Menu

Consolidation of Community Care

Reimbursement policies that favor large health care systems has accelerated the consolidation of cancer care in recent years. Unfortunately, these troubling trends have led to a significant shift in the delivery of certain services from the community-based setting to the hospital outpatient department, resulting in increased health care costs to patients, employers, Medicare and taxpayers.

Hospital outpatient departments (HOPDs) are paid significantly higher rates for the exact same services provided in an independent physician office. Payment policies that support higher reimbursement in the HOPD setting encourage the acquisition of office-based physician practices, further restricting patient access to care in the lower cost community setting. According to the Government Accountability Office (GAO), the number of vertically consolidated hospitals and physicians increased from 2007 through 2013. Specifically, the number of vertically consolidated hospitals increased from about 1,400 to 1,700, while the number of vertically consolidated physicians nearly doubled from about 96,000 to 182,000. Between 2012-2015 alone, “the number of physician practices owned by hospitals/health systems rose 86%, with 32,000 additional physician practices acquired,” according to a study commissioned by the Physicians Advocacy Institute.

In addition to higher payment rates for outpatient services, many hospitals also participate in the 340B drug discount program which is largely aimed at stretching scarce federal resources to benefit indigent patients in critical access areas.
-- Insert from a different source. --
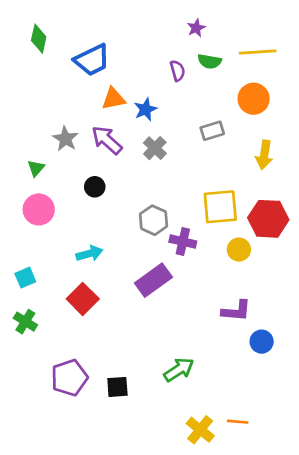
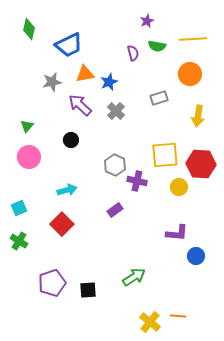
gray star: (65, 139) -> (52, 82), moved, turned 30
purple rectangle: (153, 280) -> (115, 210), size x0.6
However, the program’s recent growth may be contributing to the consolidation of community oncology practices. Based on an internal study from the Community Oncology Alliance, it is estimated that roughly 658 community cancer practices have been acquired by or affiliated with hospitals since 2008, with a significant portion of those transactions believed to be leveraged with 340B benefits. This has resulted in a shift in the site of service for chemotherapy administration from the physician‐office setting to other, more-costly outpatient settings. Over the last decade, the percentage of cancer care services delivered in the community-based setting dropped from over 80% to around 50%.

A recent Milliman study on the cost drivers of cancer care found that the portion of chemotherapy infusions delivered in hospital outpatient departments increased from 15.8% in 2004 to 45.9% 2014 in the Medicare population. This means that more Americans are receiving cancer care from oncologists whose practices have been bought by a hospital.
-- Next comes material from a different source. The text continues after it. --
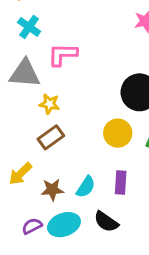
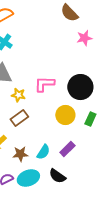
pink L-shape: (62, 55) -> (44, 84), moved
purple rectangle: (121, 182) -> (67, 149), turned 42

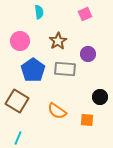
Driven by the disparity in reimbursement rates, vertical consolidation has caused costs to skyrocket. The cost of providing cancer care in a hospital outpatient department is significantly higher than the exact same care delivered at a community cancer clinic: charging approximately 126 percent higher costs for administering common cancer drugs and 100 percent higher costs for drug infusion services overall. Unfortunately for patients, the higher costs are also associated with higher copays. In its June 2013 report to Congress, the Medicare Payment Advisory Commission (MedPAC) determined that patient copays were approximately 3x higher at HOPDs than at independent physicians’ offices, costing Medicare beneficiaries as much as $380 million that would not have been paid had the cost of care been equal across sites.
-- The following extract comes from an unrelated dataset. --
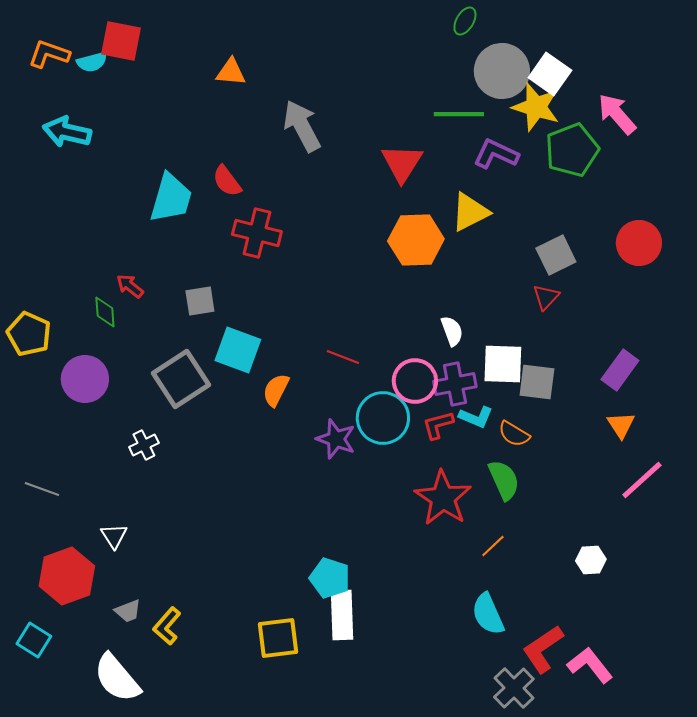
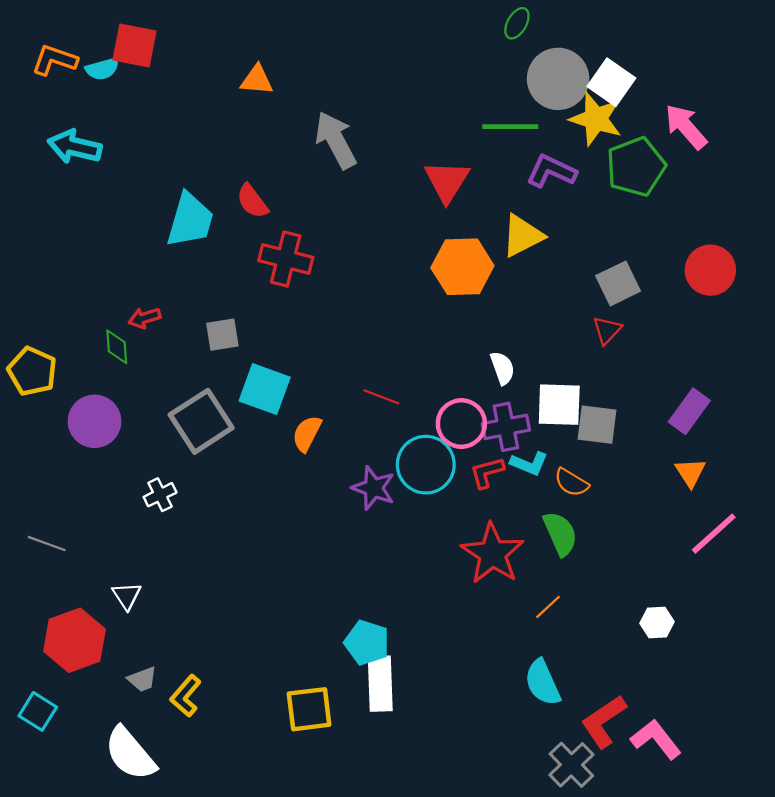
red arrow: (130, 286) -> (145, 318), turned -56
The US Oncology Network, in conjunction with the Alliance for Site Neutral Payment Reform, advocates for payment parity across site of service to decrease Medicare and commercial spending, ensure patient access to the right care in the right setting and lower taxpayer and beneficiary costs. In order for policymakers and regulators to properly assess the scope and value of the 340B program, the Network supports increased transparency through public reporting on meaningful data that provides additional clarity on a covered entity’s patient mix, savings associated with enrollment, revenue associated with 340B-eligible outpatient drugs/services and charity care or patient services underwritten by 340B proceeds.